= Fioretta (film) =

2023 American documentary film

Fioretta is a 2023 documentary film directed by Matthew Mishory. It tells the story of American lawyer and genealogist E. Randol Schoenberg, who brings his reluctant teenage son Joey along for the journey of a lifetime to reclaim 500 years of their family story.

==Story==
The film begins in Malibu, California, where Schoenberg and his son live, and navigates through Austria, Italy and the Czech Republic to track down their ancestors.

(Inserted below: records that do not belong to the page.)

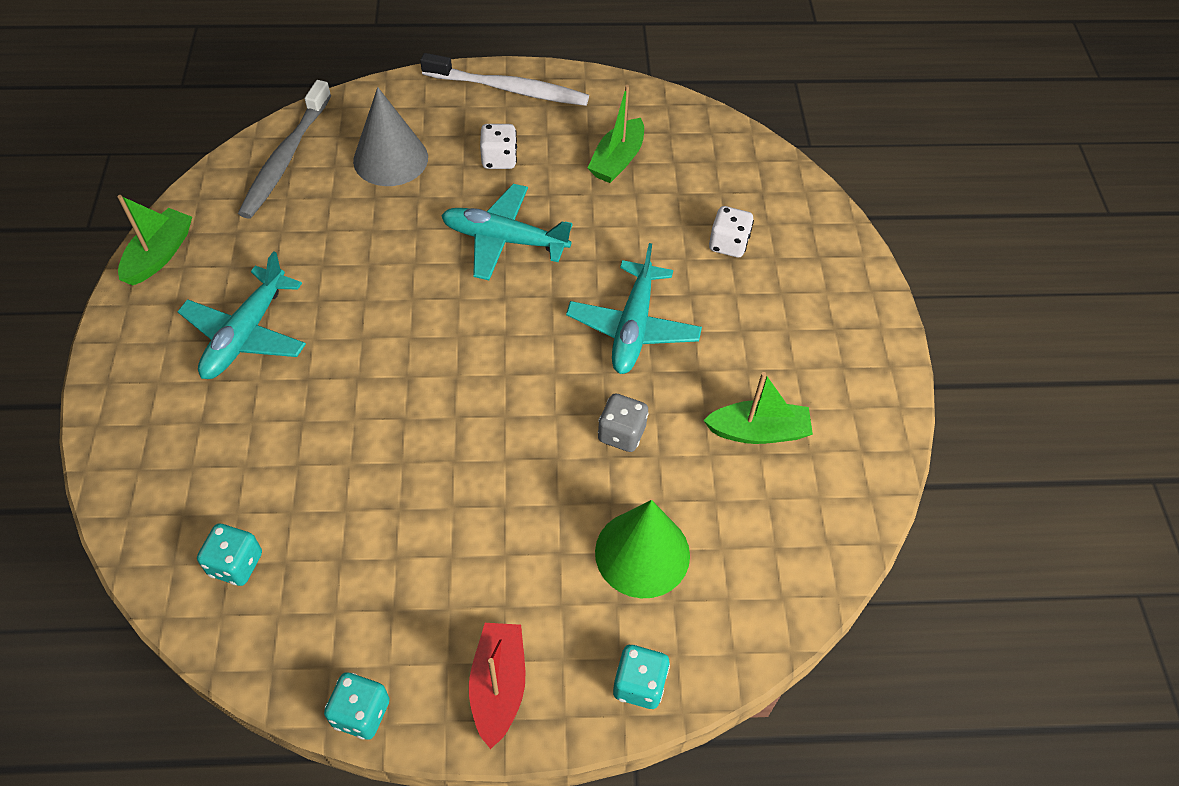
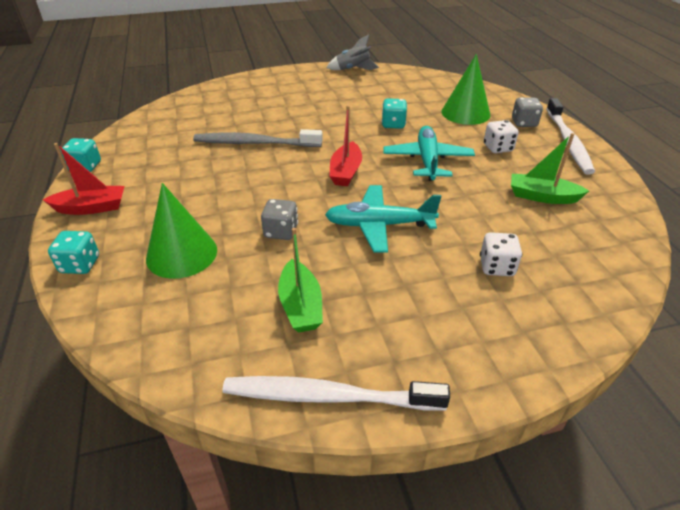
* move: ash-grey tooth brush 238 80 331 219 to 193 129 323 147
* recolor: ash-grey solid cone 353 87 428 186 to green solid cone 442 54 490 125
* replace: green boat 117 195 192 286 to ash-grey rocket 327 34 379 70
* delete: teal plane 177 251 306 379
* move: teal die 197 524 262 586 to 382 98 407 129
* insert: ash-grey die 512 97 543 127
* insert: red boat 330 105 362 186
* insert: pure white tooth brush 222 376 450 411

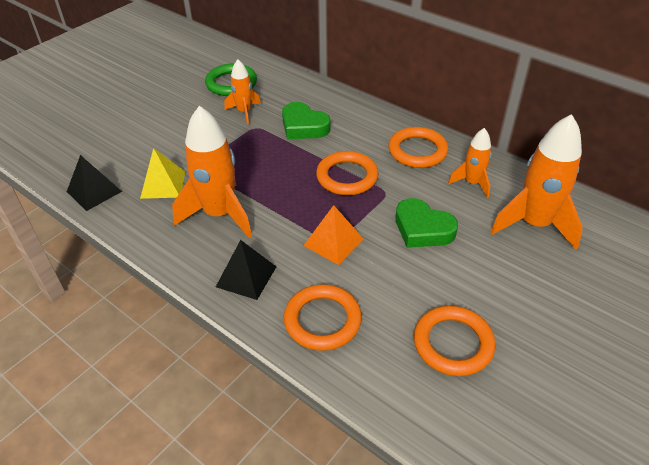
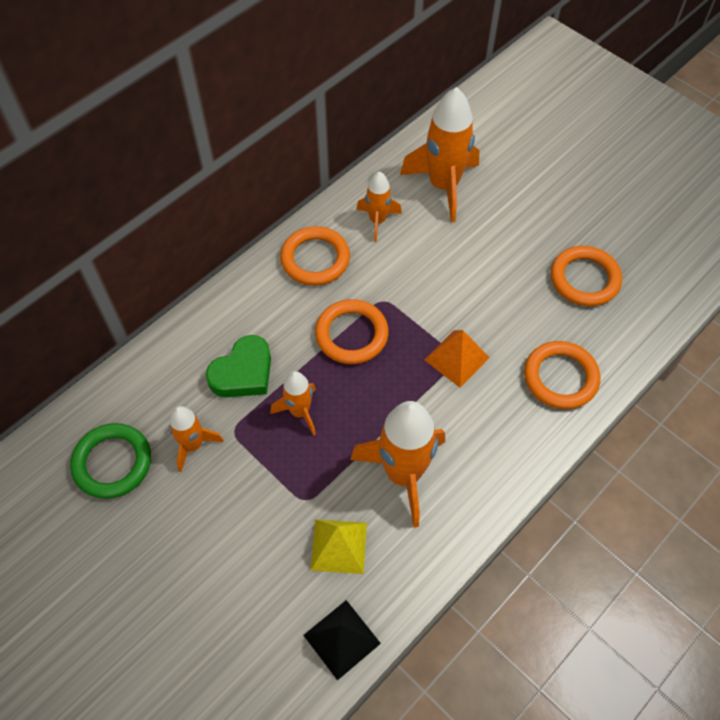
* delete: green heart 396 198 458 248
* delete: black pyramid shape 216 240 276 300
* insert: bright orange rocket 270 371 316 436

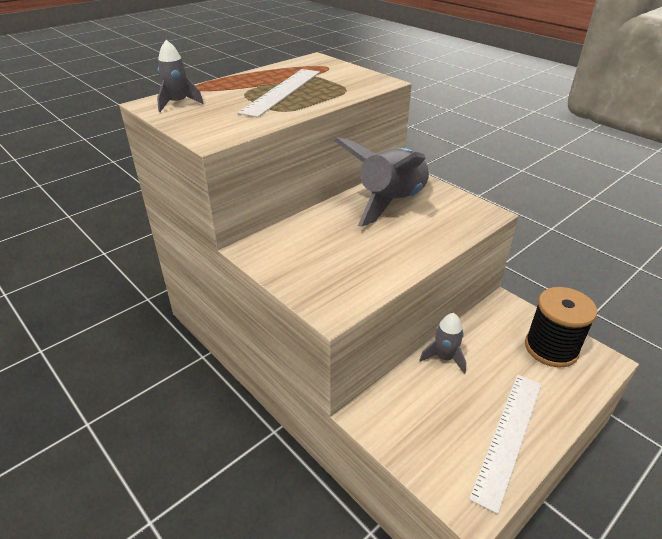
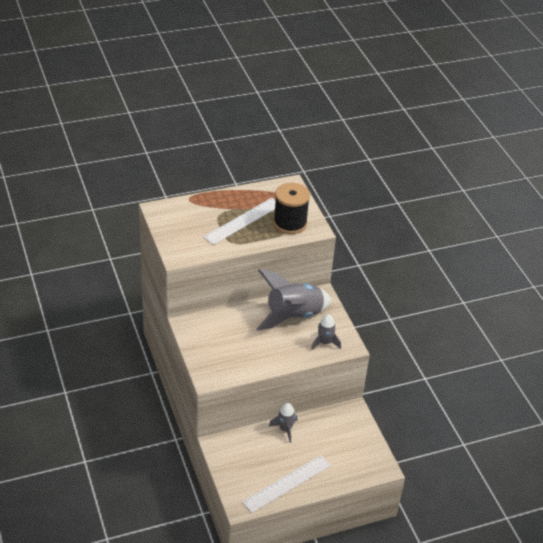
* move: ash-grey rocket 157 40 204 112 to 311 314 341 350
* move: black reel of thread 525 287 597 367 to 273 182 310 234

Along the way they meet a motley cast of characters who guide them towards their ultimate goal of finding Fioretta, the family’s matriarch, buried five centuries ago in a Venice Jewish cemetery.

==Reception==
Shula Kopf of The Jerusalem Post called Fioretta a "beautifully crafted, visually elegant documentary through five centuries of Jewish history".

Robert Abele of the Los Angeles Times said "A well-meaning but slapdash travelogue, Fioretta does find gratifying closure in the company that the Schoenbergs find: curators of a collective memory that won’t fade on their watch."

Samantha Bergeson of IndieWire said "Genealogist Randy Schoenberg, the grandson of composer Jewish-Austrian Arnold Schoenberg, sets out to reclaim his Viennese family legacy, but gets bogged down by intricate details."